§ **PROBLEM REQUIREMENTS**: Start to finish, write out the entries exactly, leaving the pictures aside.

§ **RECORDS SUPPLIED**:
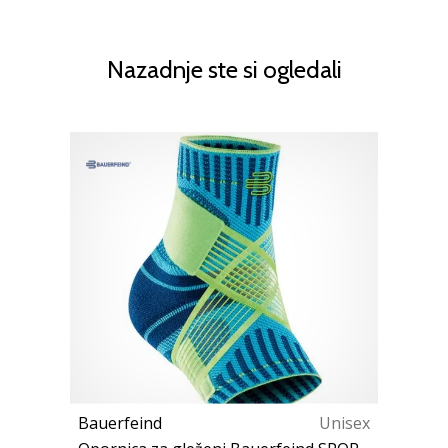
Nazadnje ste si ogledali
Bauerfeind
Unisex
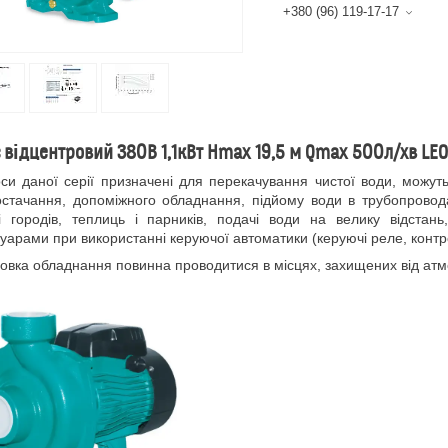
+380 (96) 119-17-17
 відцентровий 380В 1,1кВт Hmax 19,5 м Qmax 500л/хв LEO
 даної серії призначені для перекачування чистої води, можуть
стачання, допоміжного обладнання, підйому води в трубопровода
і городів, теплиць і парників, подачі води на велику відста
уарами при використанні керуючої автоматики (керуючі реле, контр
вка обладнання повинна проводитися в місцях, захищених від атм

§ **OUTPUT OF THE EXERCISE**:
Nazadnje ste si ogledali
Bauerfeind
Unisex
+380 (96) 119-17-17
 відцентровий 380В 1,1кВт Hmax 19,5 м Qmax 500л/хв LEO
 даної серії призначені для перекачування чистої води, можуть
стачання, допоміжного обладнання, підйому води в трубопровода
і городів, теплиць і парників, подачі води на велику відста
уарами при використанні керуючої автоматики (керуючі реле, контр
вка обладнання повинна проводитися в місцях, захищених від атм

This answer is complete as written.